The fiduciaries argued that ESOP fiduciaries have no duty under ERISA to act on inside information. The government, for its part, maintained that an ERISA-based duty to disclose inside information not otherwise required to be disclosed by the securities laws would conflict with the objectives of the insider trading and corporate disclosure requirements imposed by the federal securities laws.
Because these arguments had not been raised before the Second Circuit (Jander v. Retirement Plans Committee of IBM), the court declined to address them, believing that the lower court should be given the chance to entertain the arguments in the first instance. To that end, the judgment below was vacated and the case remanded to the Second Circuit to determine the merits of the arguments and take “such action as it deems appropriate.”

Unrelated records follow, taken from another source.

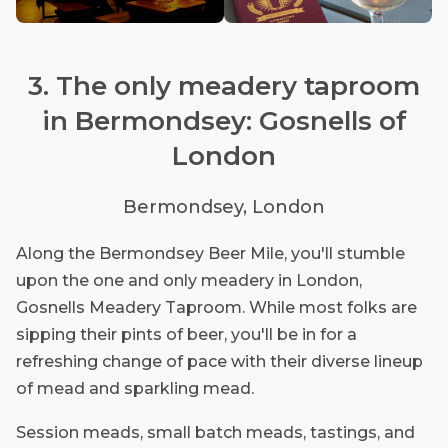
3. The only meadery taproom
in Bermondsey: Gosnells of
London
Bermondsey, London
Along the Bermondsey Beer Mile, you'll stumble
upon the one and only meadery in London,
Gosnells Meadery Taproom. While most folks are
sipping their pints of beer, you'll be in for a
refreshing change of pace with their diverse lineup
of mead and sparkling mead.
Session meads, small batch meads, tastings, and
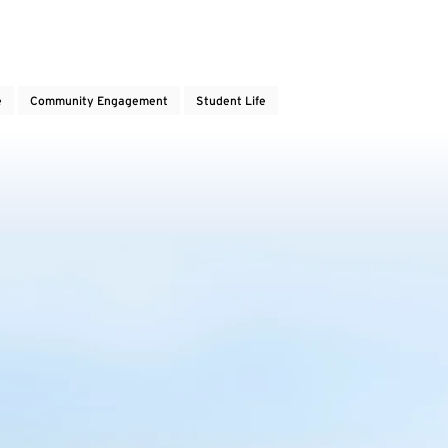
e
Community Engagement
Student Life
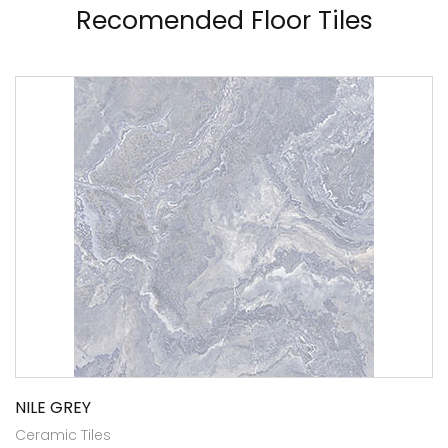
Recomended Floor Tiles
NILE GREY
Ceramic Tiles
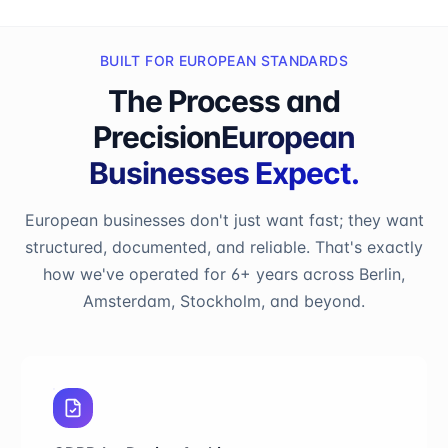
BUILT FOR EUROPEAN STANDARDS
The Process and
Precision
European
Businesses Expect.
European businesses don't just want fast; they want
structured, documented, and reliable. That's exactly
how we've operated for 6+ years across Berlin,
Amsterdam, Stockholm, and beyond.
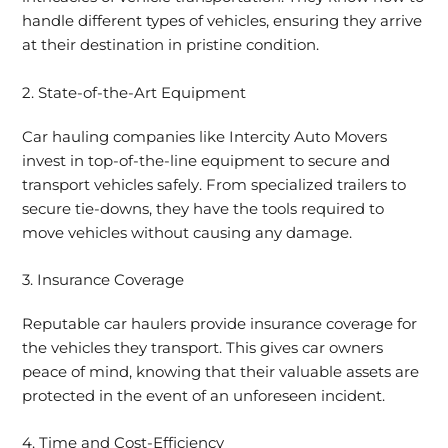
handle different types of vehicles, ensuring they arrive
at their destination in pristine condition.
2. State-of-the-Art Equipment
Car hauling companies like Intercity Auto Movers
invest in top-of-the-line equipment to secure and
transport vehicles safely. From specialized trailers to
secure tie-downs, they have the tools required to
move vehicles without causing any damage.
3. Insurance Coverage
Reputable car haulers provide insurance coverage for
the vehicles they transport. This gives car owners
peace of mind, knowing that their valuable assets are
protected in the event of an unforeseen incident.
4. Time and Cost-Efficiency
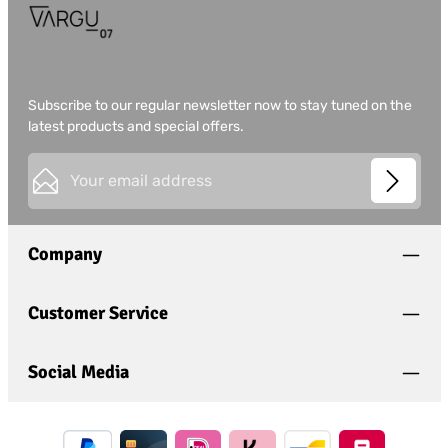
Subscribe to our regular newsletter now to stay tuned on the
latest products and special offers.
Email address*
This site is protected by
Friendly Captcha
and its
Privacy
Privacy
Policy
and
Terms of Use
apply.
Fields marked with asterisks (*) are required.
Company
I have acknowledged the
privacy policy
and have
read and agree to the
general terms and conditions
.
*
Customer Service
Social Media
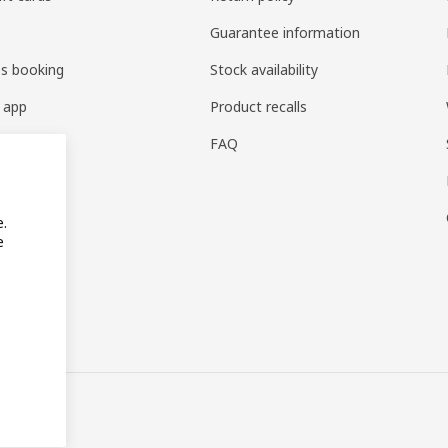
Guarantee information
es booking
Stock availability
 app
Product recalls
FAQ
e.
e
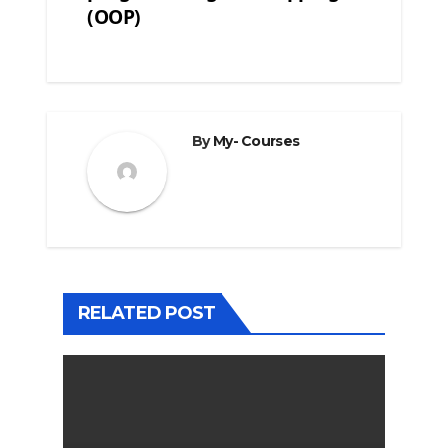
(OOP)
By
My- Courses
RELATED POST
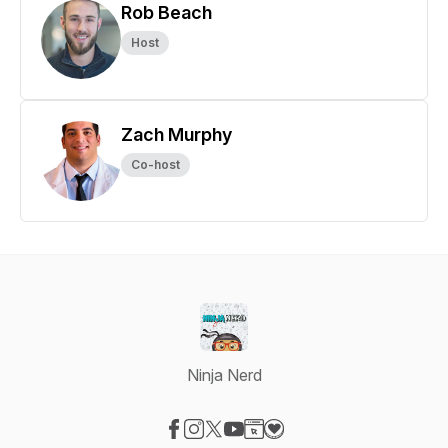
Rob Beach
Host
Zach Murphy
Co-host
Ninja Nerd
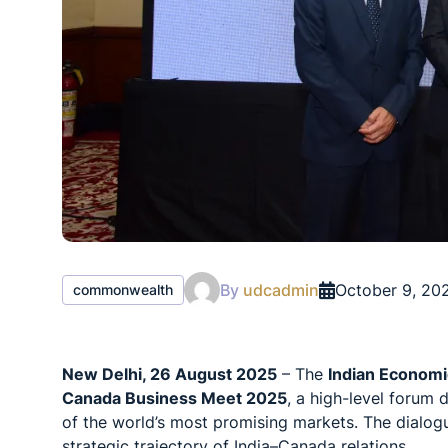
By
udcadmin
October 9, 20
commonwealth
New Delhi, 26 August 2025
– The
Indian Economi
Canada Business Meet 2025
, a high-level forum
of the world’s most promising markets. The dialog
strategic trajectory of India–Canada relations.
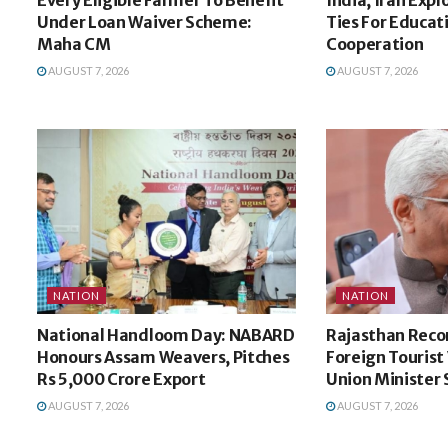
Under Loan Waiver Scheme:
Ties For Educat
Maha CM
Cooperation
AUGUST 7, 2026
AUGUST 7, 2026
NATION
NATION
National Handloom Day: NABARD
Rajasthan Recor
Honours Assam Weavers, Pitches
Foreign Tourist V
Rs 5,000 Crore Export
Union Minister
AUGUST 7, 2026
AUGUST 7, 2026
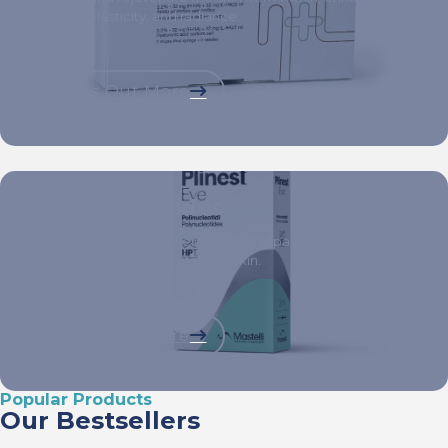
texture, elasticity, and radiance.
Finds Out More
Polynucleotides
Stimulate tissue regeneration and repair at a cellular level
for visibly healthier, revitalised skin.
Finds Out More
Popular Products
Our Bestsellers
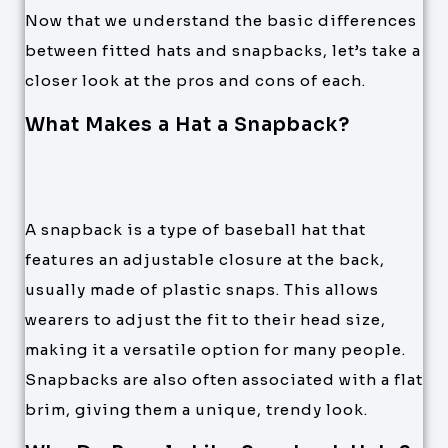
Now that we understand the basic differences
between fitted hats and snapbacks, let’s take a
closer look at the pros and cons of each.
What Makes a Hat a Snapback?
A snapback is a type of baseball hat that
features an adjustable closure at the back,
usually made of plastic snaps. This allows
wearers to adjust the fit to their head size,
making it a versatile option for many people.
Snapbacks are also often associated with a flat
brim, giving them a unique, trendy look.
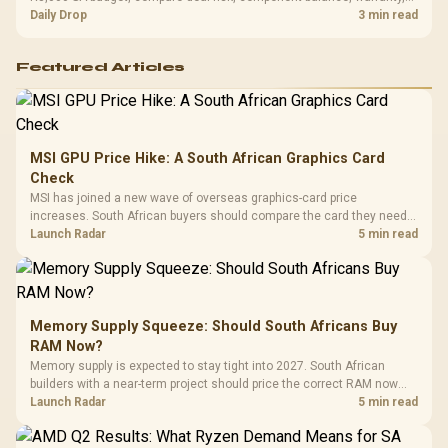
and timing before waiting.
Daily Drop
3 min read
Featured Articles
MSI GPU Price Hike: A South African Graphics Card
Check
MSI has joined a new wave of overseas graphics-card price
increases. South African buyers should compare the card they need
against live local options rather than panic-buy.
Launch Radar
5 min read
Memory Supply Squeeze: Should South Africans Buy
RAM Now?
Memory supply is expected to stay tight into 2027. South African
builders with a near-term project should price the correct RAM now
instead of waiting for an assumed drop.
Launch Radar
5 min read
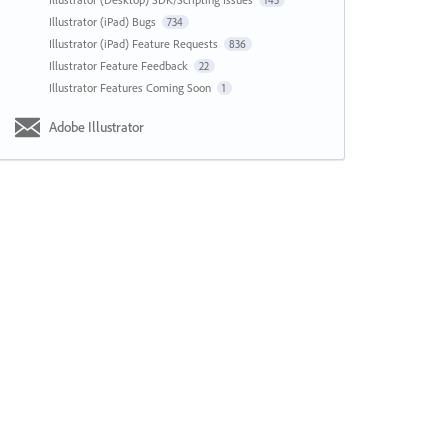
143
Illustrator (iPad) Bugs
734
Illustrator (iPad) Feature Requests
836
Illustrator Feature Feedback
22
Illustrator Features Coming Soon
1
Adobe Illustrator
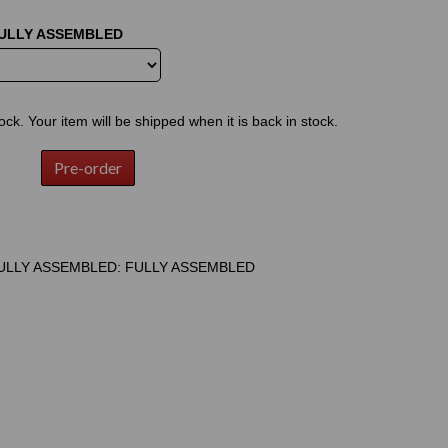
FULLY ASSEMBLED
tock. Your item will be shipped when it is back in stock.
Pre-order
ULLY ASSEMBLED: FULLY ASSEMBLED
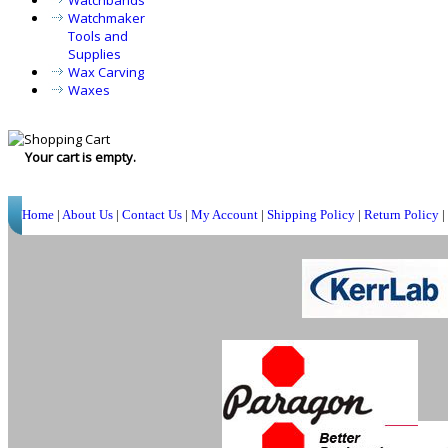
Watchbands
Watchmaker
Tools and
Supplies
Wax Carving
Waxes
Your cart is empty.
Home
|
About Us
|
Contact Us
|
My Account
|
Shipping Policy
|
Return Policy
|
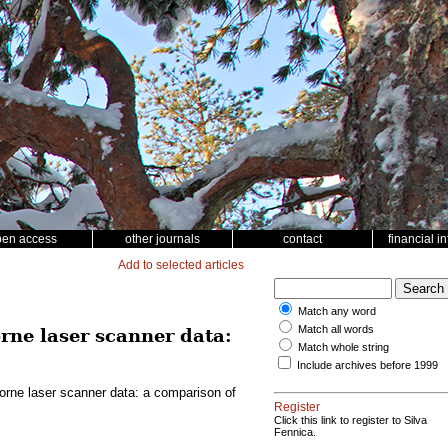
pen access
other journals
contact
financial i
Add to selected articles
Match any word
Match all words
rne laser scanner data:
Match whole string
Include archives before 1999
borne laser scanner data: a comparison of
Register
Click this link to register to Silva
Fennica.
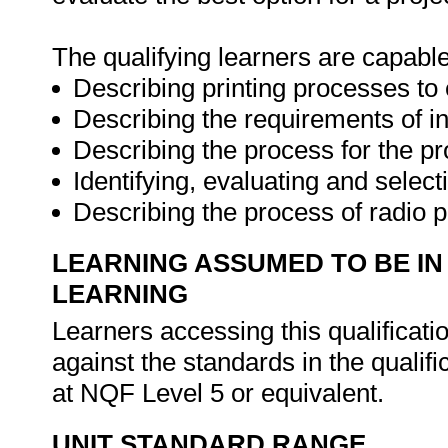
The qualifying learners are capable
Describing printing processes to
Describing the requirements of i
Describing the process for the pr
Identifying, evaluating and selec
Describing the process of radio 
LEARNING ASSUMED TO BE IN
LEARNING
Learners accessing this qualificat
against the standards in the qualifi
at NQF Level 5 or equivalent.
UNIT STANDARD RANGE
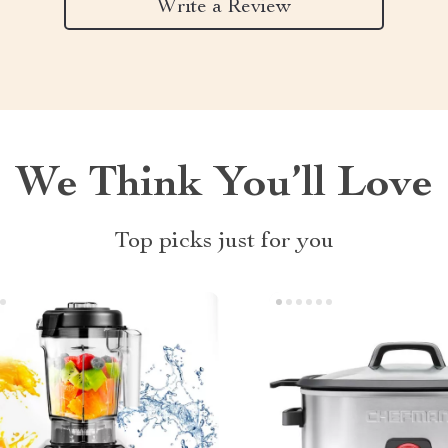
Write a Review
We Think You’ll Love
Top picks just for you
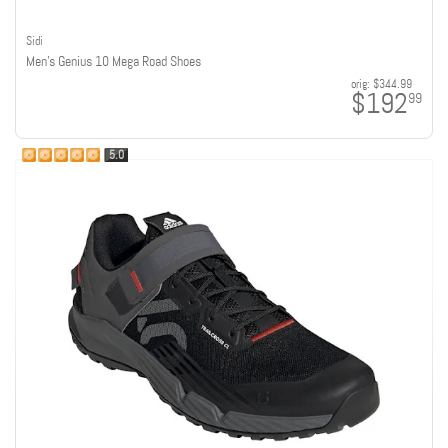
Sidi
Men's Genius 10 Mega Road Shoes
orig:
$344.99
$192
99
5.0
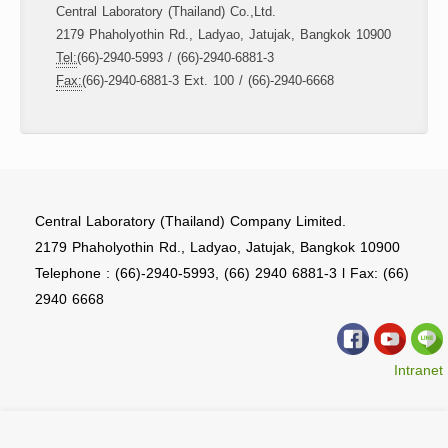
Central Laboratory (Thailand) Co.,Ltd.
2179 Phaholyothin Rd., Ladyao, Jatujak, Bangkok 10900
Tel:
(66)-2940-5993 / (66)-2940-6881-3
Fax:
(66)-2940-6881-3 Ext. 100 / (66)-2940-6668
Central Laboratory (Thailand) Company Limited.
2179 Phaholyothin Rd., Ladyao, Jatujak, Bangkok 10900
Telephone : (66)-2940-5993, (66) 2940 6881-3 l Fax: (66)
2940 6668
Intranet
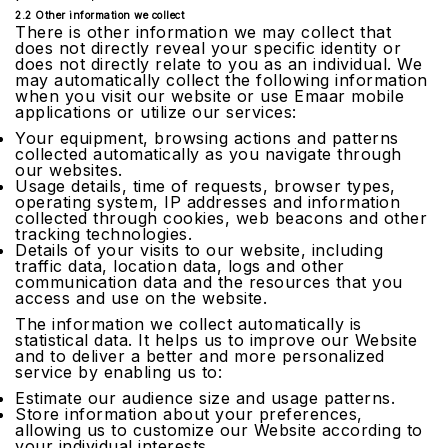
2.2 Other information we collect
There is other information we may collect that
does not directly reveal your specific identity or
does not directly relate to you as an individual. We
may automatically collect the following information
when you visit our website or use Emaar mobile
applications or utilize our services:
Your equipment, browsing actions and patterns
collected automatically as you navigate through
our websites.
Usage details, time of requests, browser types,
operating system, IP addresses and information
collected through cookies, web beacons and other
tracking technologies.
Details of your visits to our website, including
traffic data, location data, logs and other
communication data and the resources that you
access and use on the website.
The information we collect automatically is
statistical data. It helps us to improve our Website
and to deliver a better and more personalized
service by enabling us to:
Estimate our audience size and usage patterns.
Store information about your preferences,
allowing us to customize our Website according to
your individual interests.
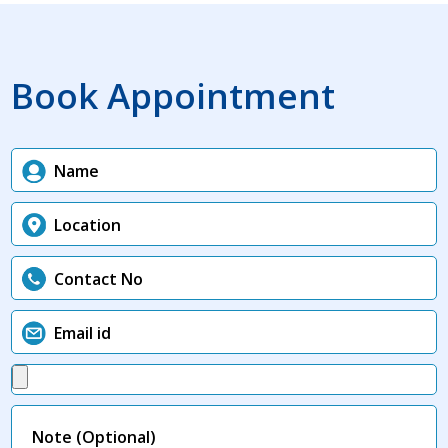
Book Appointment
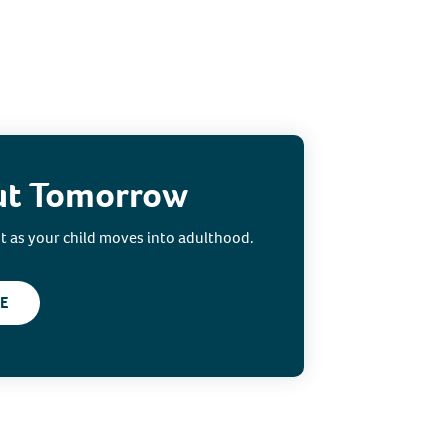
ut Tomorrow
ut as your child moves into adulthood.
E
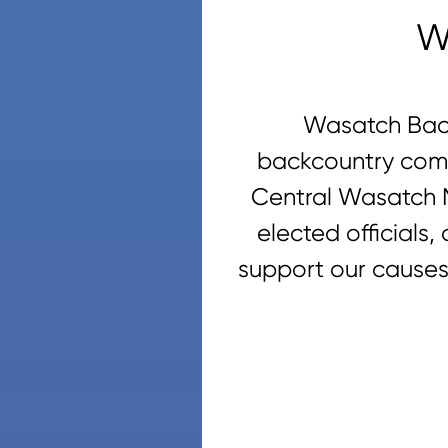
W
Wasatch Back
backcountry comm
Central Wasatch M
elected officials
support our causes,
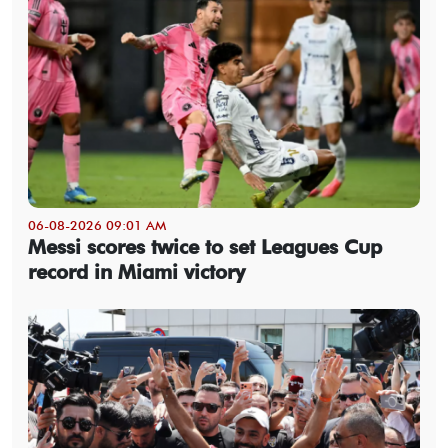
06-08-2026 09:01 AM
Messi scores twice to set Leagues Cup
record in Miami victory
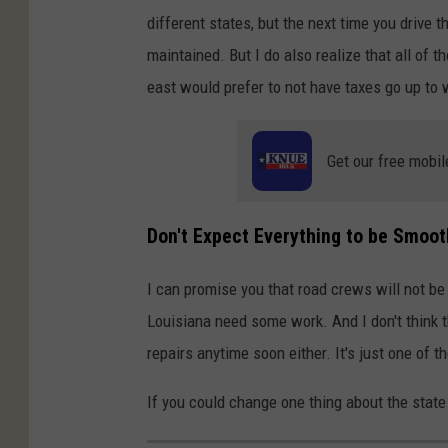
different states, but the next time you drive t
maintained. But I do also realize that all of 
east would prefer to not have taxes go up to 
Get our free mobil
Don't Expect Everything to be Smoo
I can promise you that road crews will not be 
Louisiana need some work. And I don't think th
repairs anytime soon either. It's just one of 
If you could change one thing about the stat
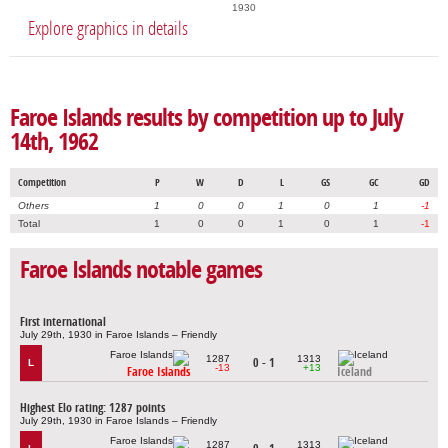
1930
Explore graphics in details
Faroe Islands results by competition up to July
14th, 1962
Competition
P
W
D
L
GS
GC
GD
Others
1
0
0
1
0
1
-1
Total
1
0
0
1
0
1
-1
Faroe Islands notable games
First international
July 29th, 1930 in Faroe Islands – Friendly
1287
1313
0 - 1
L
-13
+13
Faroe Islands
Iceland
Highest Elo rating: 1287 points
July 29th, 1930 in Faroe Islands – Friendly
1287
1313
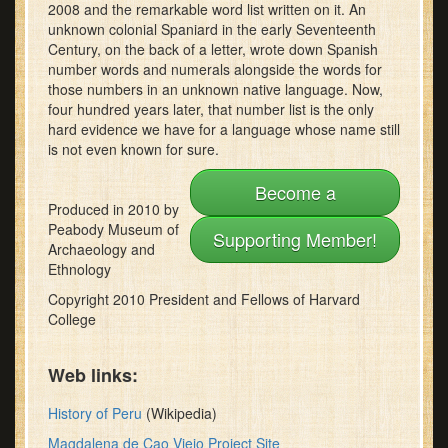
2008 and the remarkable word list written on it. An
minutes,
22
unknown colonial Spaniard in the early Seventeenth
seconds
Century, on the back of a letter, wrote down Spanish
number words and numerals alongside the words for
those numbers in an unknown native language. Now,
four hundred years later, that number list is the only
hard evidence we have for a language whose name still
is not even known for sure.
Become a
Produced in 2010 by
Peabody Museum of
Supporting Member!
Archaeology and
Ethnology
Copyright 2010 President and Fellows of Harvard
College
Web links:
History of Peru
(Wikipedia)
Magdalena de Cao Viejo Project Site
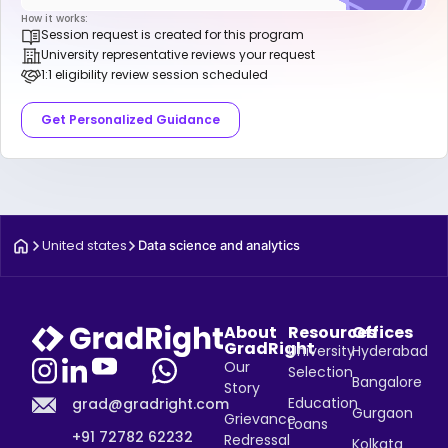
How it works:
Session request is created for this program
University representative reviews your request
1:1 eligibility review session scheduled
Get Personalized Guidance
United states
Data science and analytics
About
Resources
Offices
GradRight
University
Hyderabad
Our
Selection
Bangalore
Story
Education
grad@gradright.com
Gurgaon
Grievance
Loans
+91 72782 62232
Redressal
Kolkata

Concurrences. Justice Kagan, joined by Justice Ginsburg, concurred, adding two notes. She first pointed out that the appellate court could, under its rules of waiver or forfeiture, not consider the new arguments at all. Second, if the court addresses the merits of the arguments, Justice Kagan is unable to see how either is consistent with Dudenhoeffer. According to Justice Kagan, contrary to the fiduciaries’ argument, Dudenhoeffer clearly states that an ESOP at times has a duty to act on inside information and sets out exactly what a plaintiff must allege to state a claim for breach of this duty. She also takes issue with the government’s position, explaining that a fiduciary may be obligated to take an action not required by the securities laws if that action is “more likely to help than to harm the fund.” The government acknowledged that its approach would wipe out this central aspect of the Dudenhoeffer standard, she noted.
In his concurrence, Justice Gorsuch agreed that remand is the best way to allow the appellate court to address promising arguments that would “prove unavoidable later.” As Justice Gorsuch characterized it, the respondents’ claim is that certain ERISA fiduciaries should have made SEC-regulated disclosures in their capacities as corporate officers. But, he said, to find such a duty would impose an even higher duty on fiduciaries who are also corporate officers.
Gorsuch also does not read Dudenhoeffer as broadly as does Justice Kagan and does not believe that remand is a “wasted gesture.” According to him, Dudenhoeffer does not address the argument presented here: whether ERISA plaintiffs may hold fiduciaries liable for alternative actions they could have taken only in a non-fiduciary capacity. Simply put, the Dudenhoeffer court was not asked to rule on this question, so there is no precedent. Justice Kagan, in a footnote, disagreed, stating that absent a conflict with the securities laws, there is no categorical exclusion from the duty to disclose.